* [Task]: Copy every line of the rows below word for word, leaving out the pictures.

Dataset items
Begin
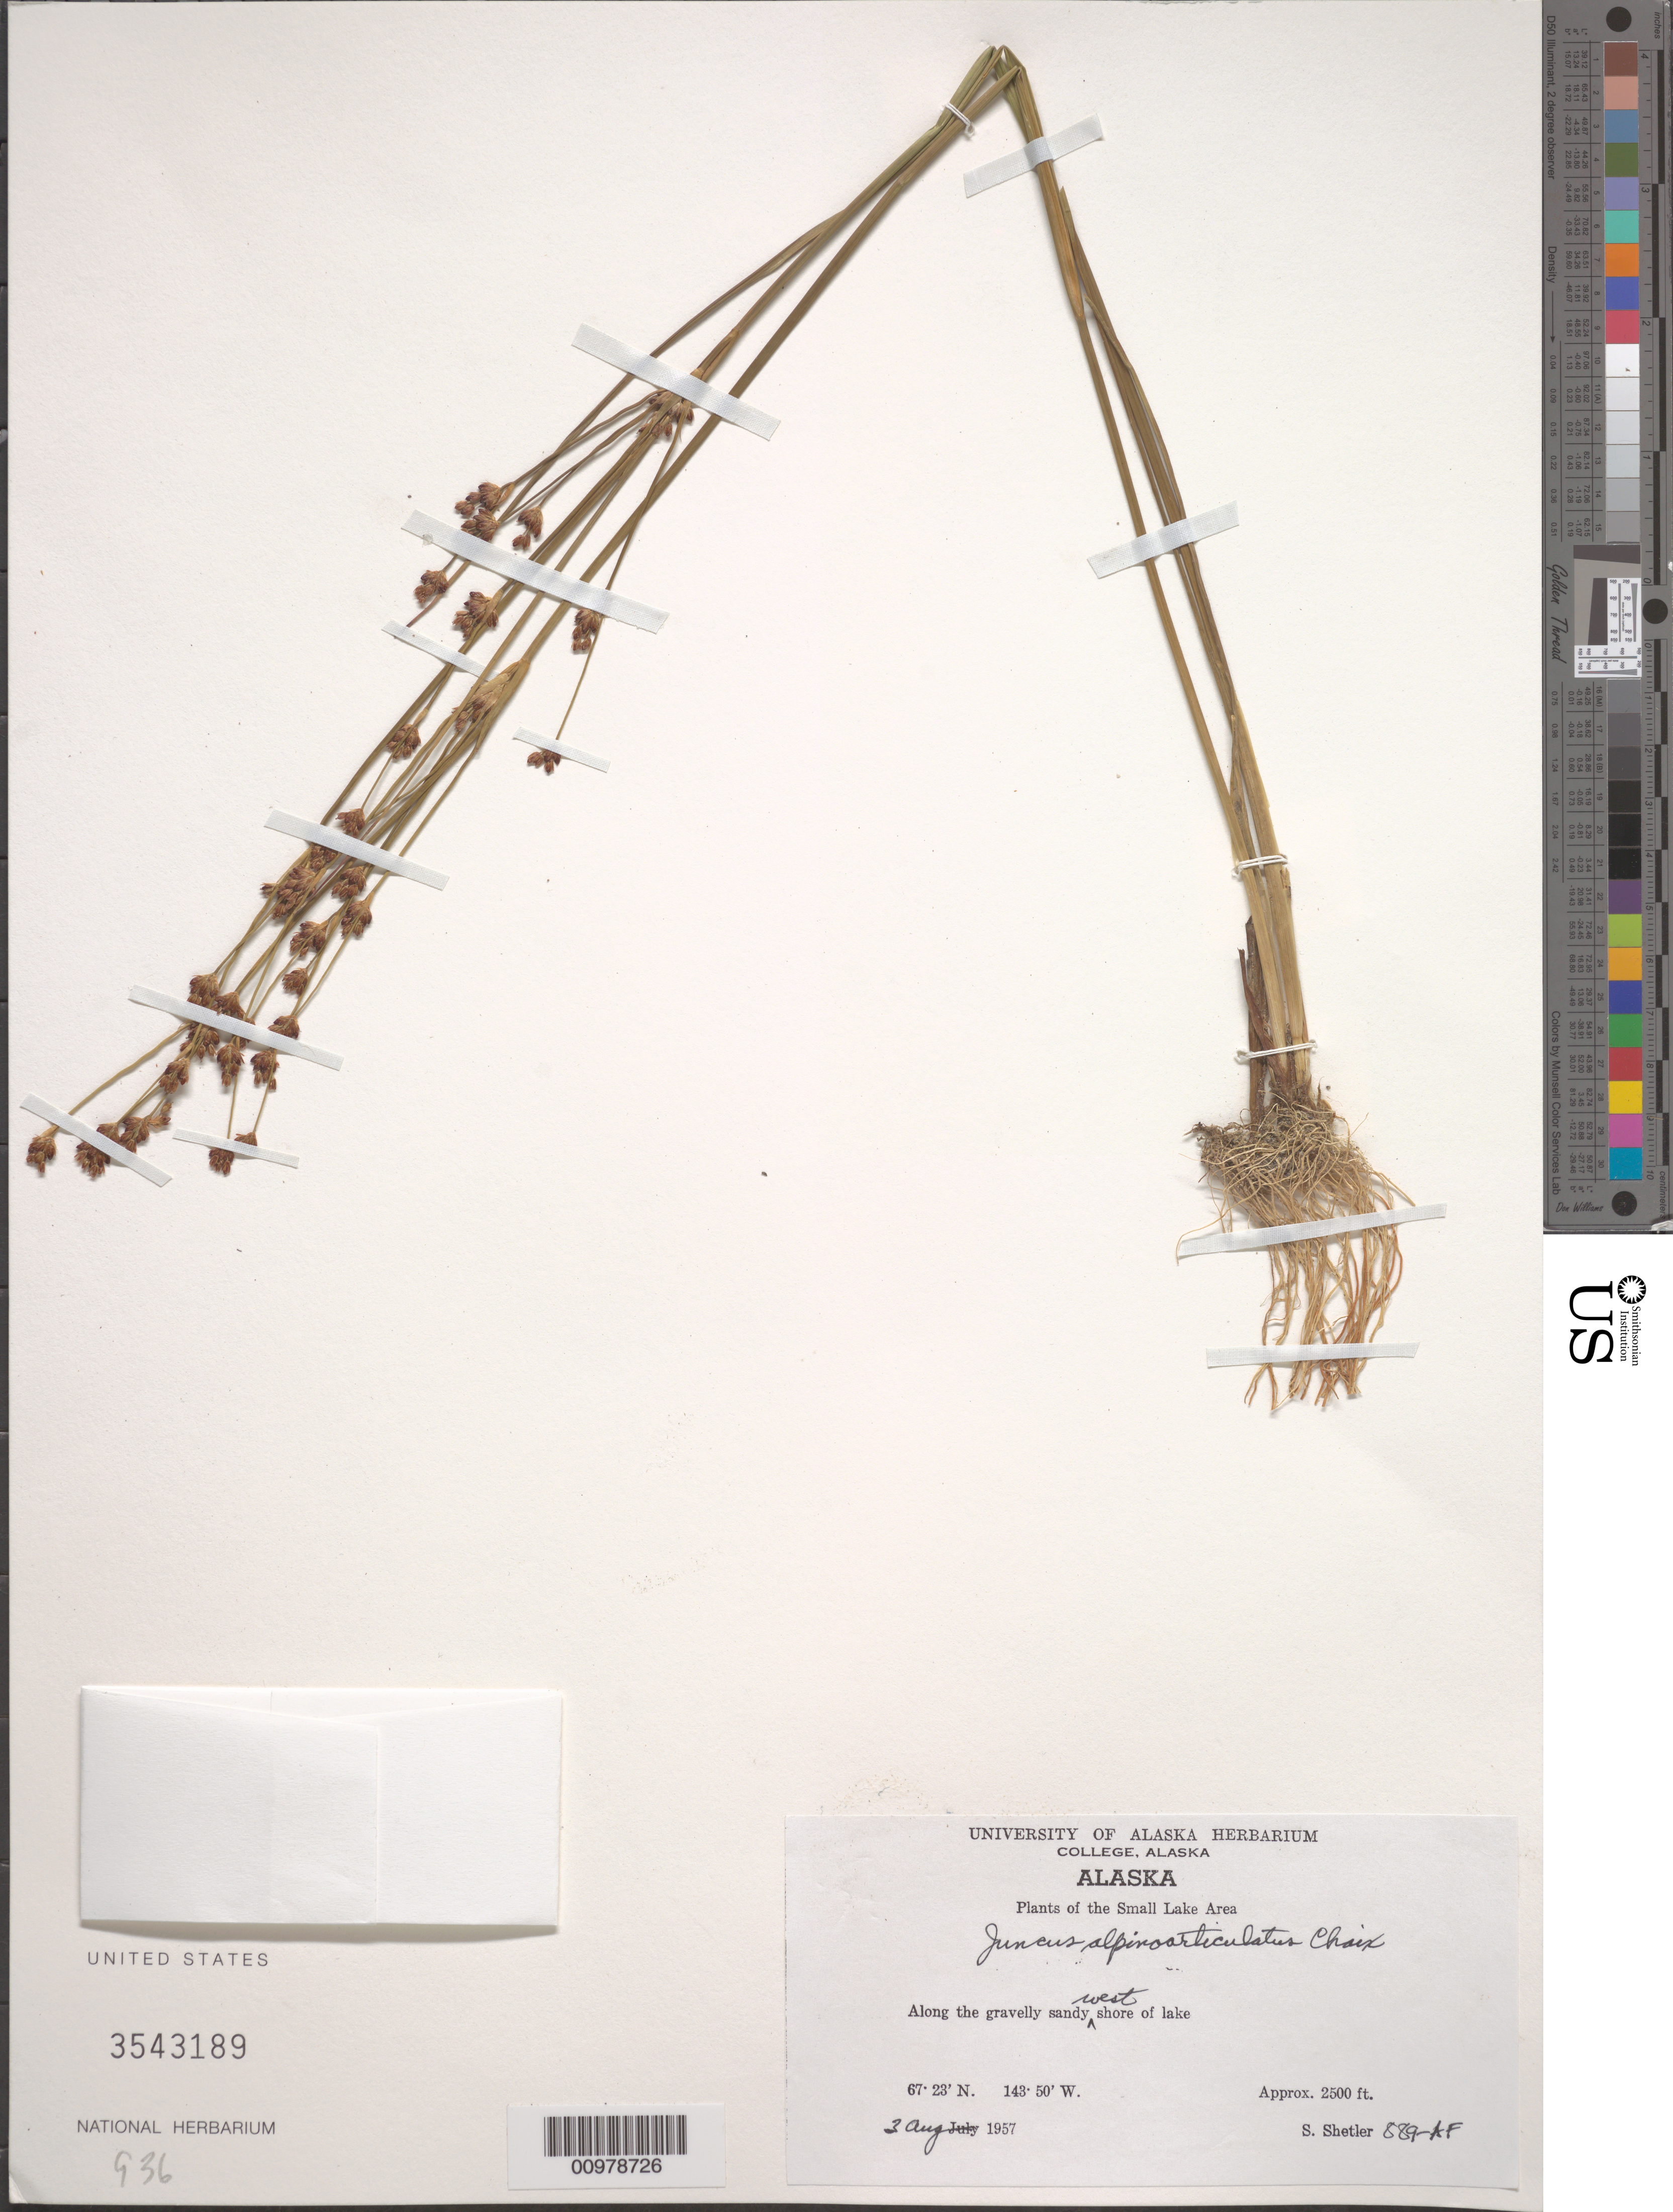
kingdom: Plantae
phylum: Tracheophyta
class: Liliopsida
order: Poales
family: Juncaceae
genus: Juncus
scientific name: Juncus alpinoarticulatus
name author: Vill.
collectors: S. Shetler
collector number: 889-AF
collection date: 1957-08-03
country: United States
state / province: Alaska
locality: Small Lake Area. Along the gravelly sandy west shore of lake.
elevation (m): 762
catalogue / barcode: US 3543189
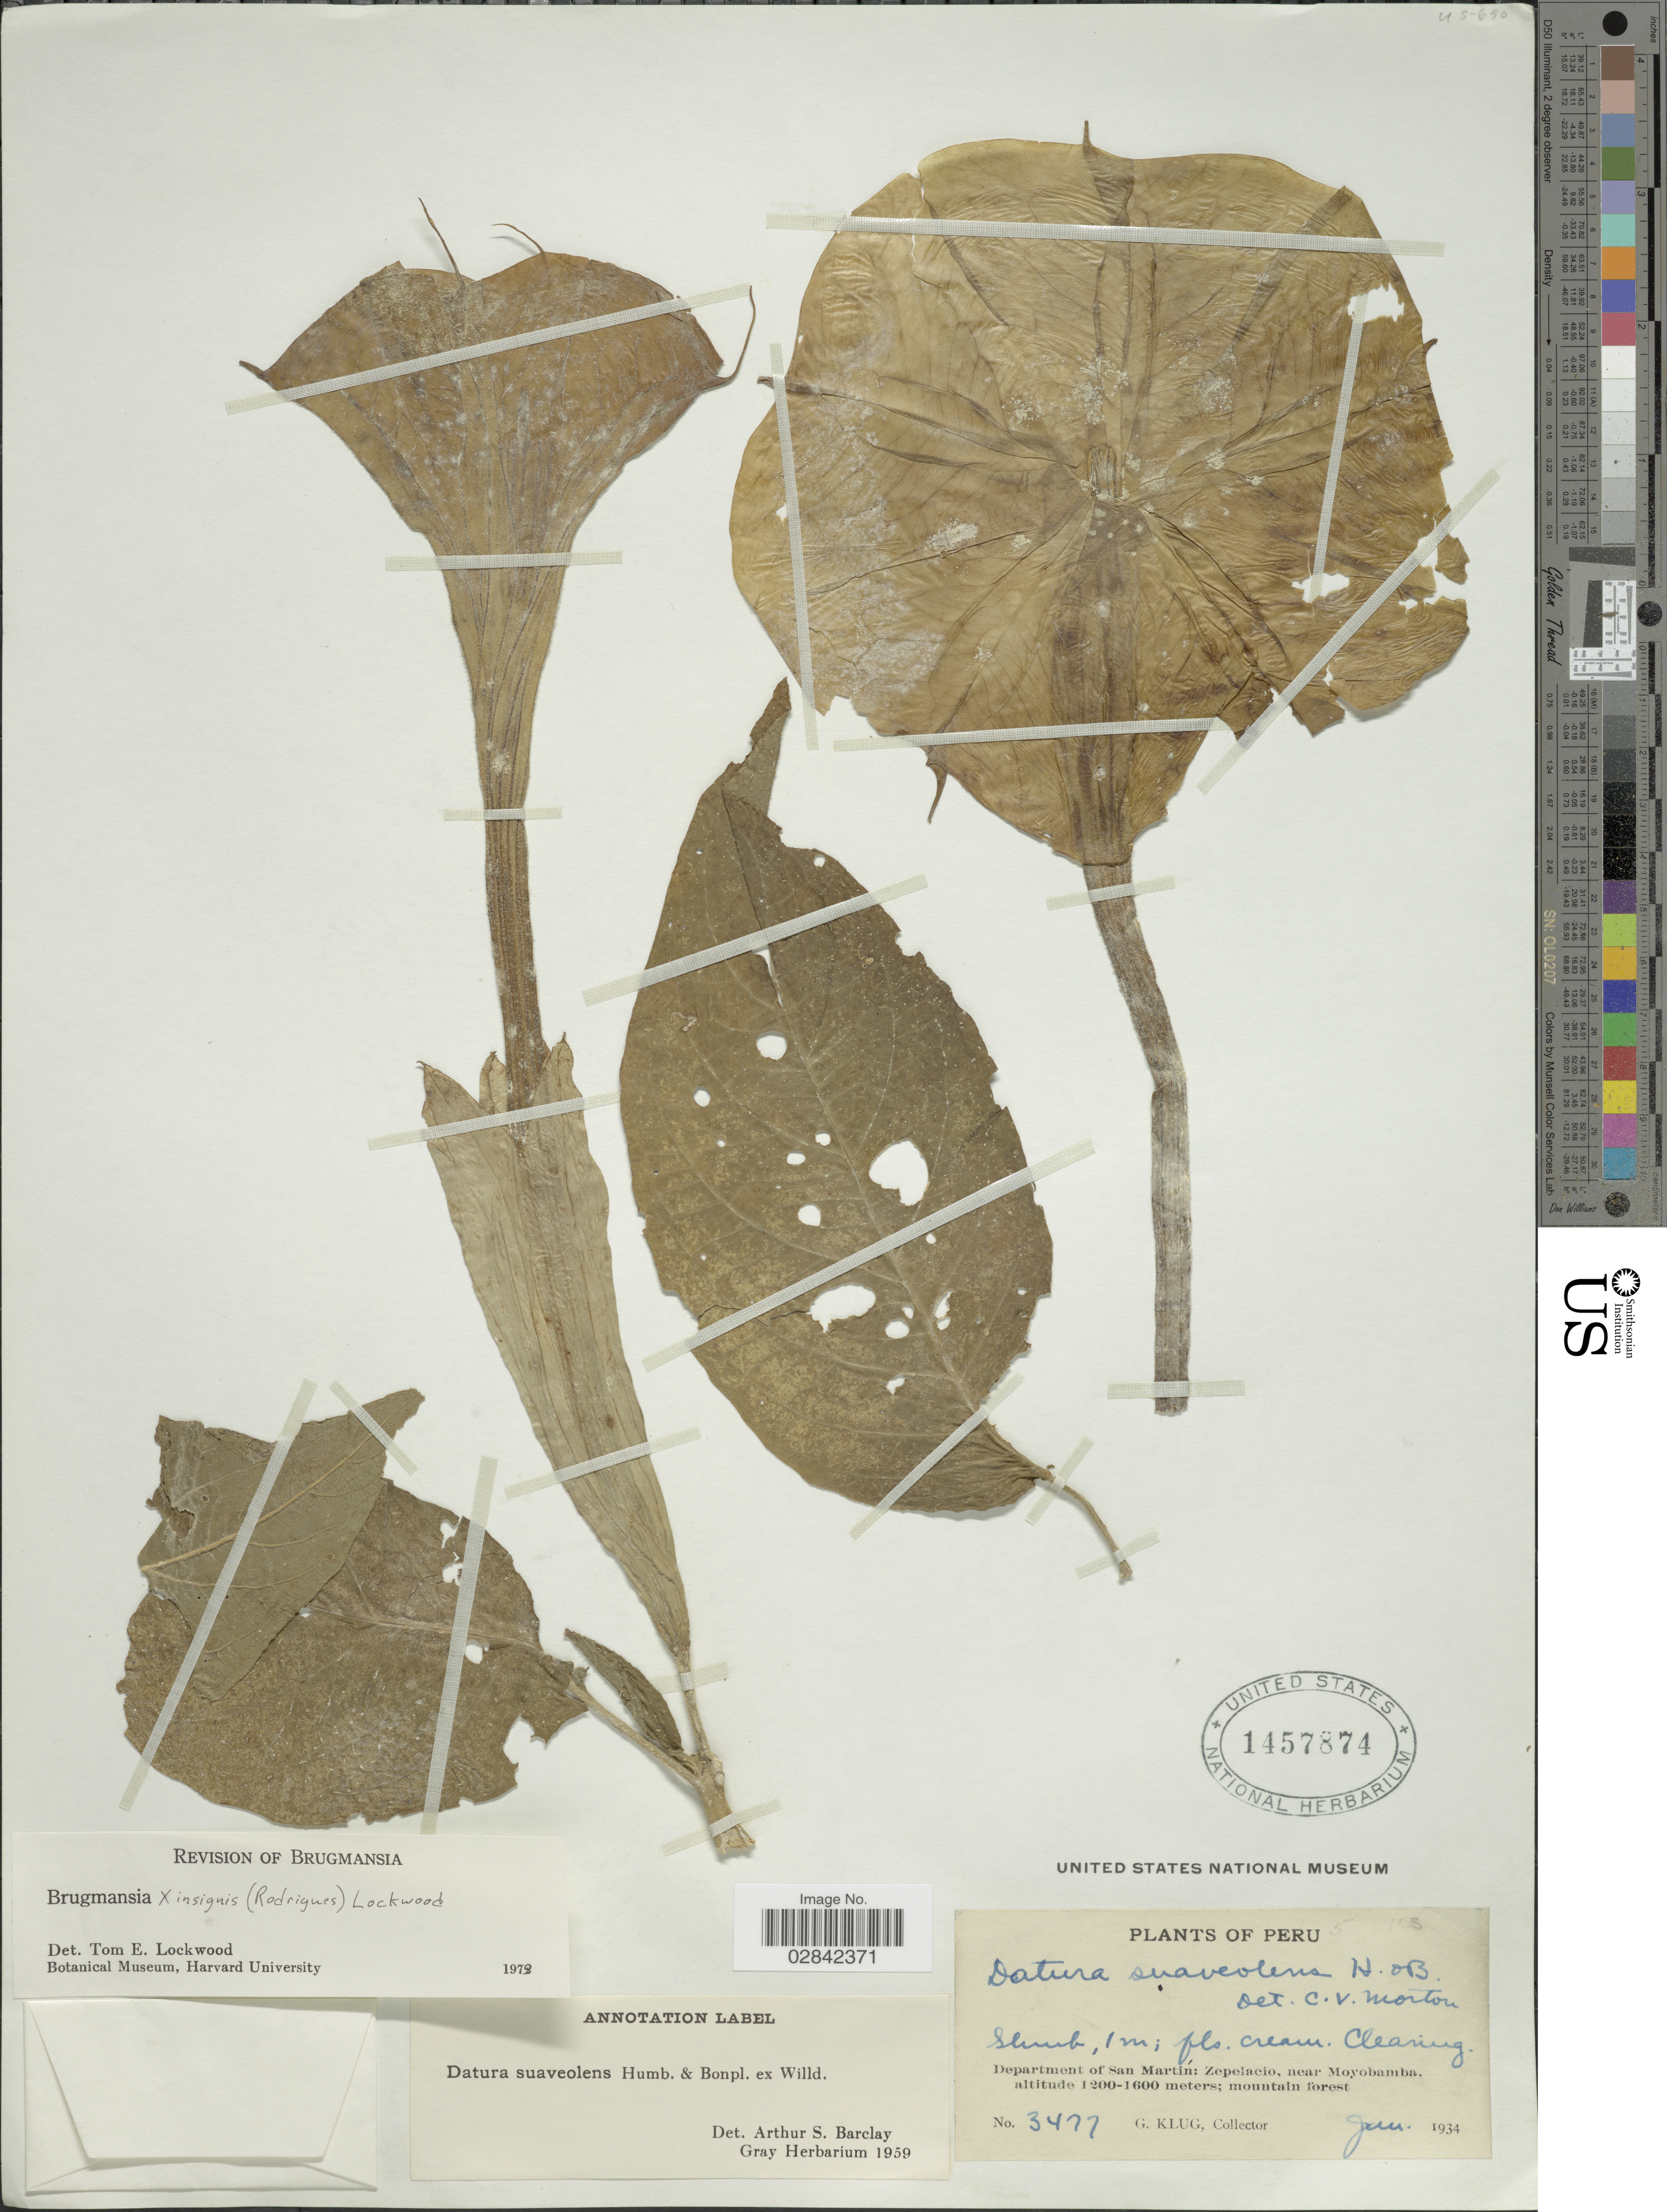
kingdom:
End
* [Answer in full]:
kingdom: Plantae
phylum: Tracheophyta
class: Liliopsida
order: Poales
family: Juncaceae
genus: Juncus
scientific name: Juncus alpinoarticulatus
name author: Vill.
collectors: S. Shetler
collector number: 889-AF
collection date: 1957-08-03
country: United States
state / province: Alaska
locality: Small Lake Area. Along the gravelly sandy west shore of lake.
elevation (m): 762
catalogue / barcode: US 3543189
kingdom:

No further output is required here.